Illawarra federal MPs Sharon Bird and Stephen Jones and Labor’s candidate for Gilmore Fiona Phillips have today warned that economic growth in Australia has come at the expense of many electorates including Whitlam and Gilmore.
An electorate-by-electorate breakdown produced by SGS Economics and Planning shows that economic growth has by-passed much of Australia.
While nine of the 10 fastest growing electorates are held by the Coalition, others have missed out.
Whitlam and Gilmore are going backwards with their local economies declining under the Coalition Government and Cunningham has only recorded a very slight growth of .064 per cent.
Sharon Bird said that the Government’s savage $2.75 billion in cuts to skills and training will have an impact in the region.
“The Liberals have cut $1 billion from apprentices which has led to the loss of 1,319 apprentices in training between June 2014 and March 2015 across the regions three electorates – Cunningham (589), Throsby (429) and Gilmore (301).
“Instead of cutting investment in training local people, governments should be ensuring that people have the skills that they need to enter the workforce to improve participation, productivity, innovation and growth.”
Stephen Jones said that the figures confirmed what many people already knew.
“This is a Government that helps those who can help themselves. It is a Government that provides tax cuts to multinational companies while abandoning low and middle income families.
“It is no surprise that the Illawarra’s economy isn’t growing.
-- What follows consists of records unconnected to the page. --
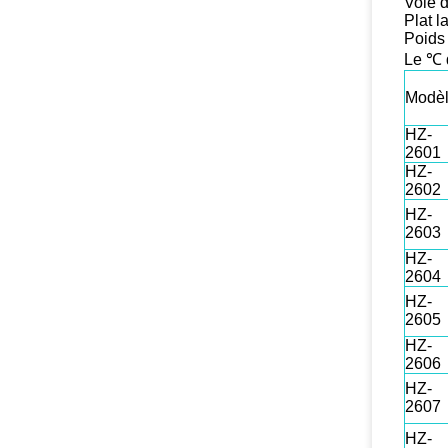
Voie d
Plat 
Poids
Le ℃ 
Modè
HZ-
2601
HZ-
2602
HZ-
2603
HZ-
2604
HZ-
2605
HZ-
2606
HZ-
2607
HZ-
Unlike Labor which has a plan for steel jobs that will be executed within 100 days of taking office, the Coalition has ignored the industry.
“What the Coalition doesn’t understand is that we need to support and grow economies in places like the Illawarra. That means supporting local infrastructure projects like the Maldon Dombarton rail link, delivering on the National Broadband Network and committing to Gonski school funding reforms.”
Fiona Phillips said that the South Coast deserved better.
“Unemployment, particularly youth unemployment, is a massive problem in the South Coast and a shrinking economy certainly won’t help.
“The economy is growing in many parts of Australia, but the South Coast has missed out. There is no plan for disadvantaged suburbs - they are left to fend for themselves.”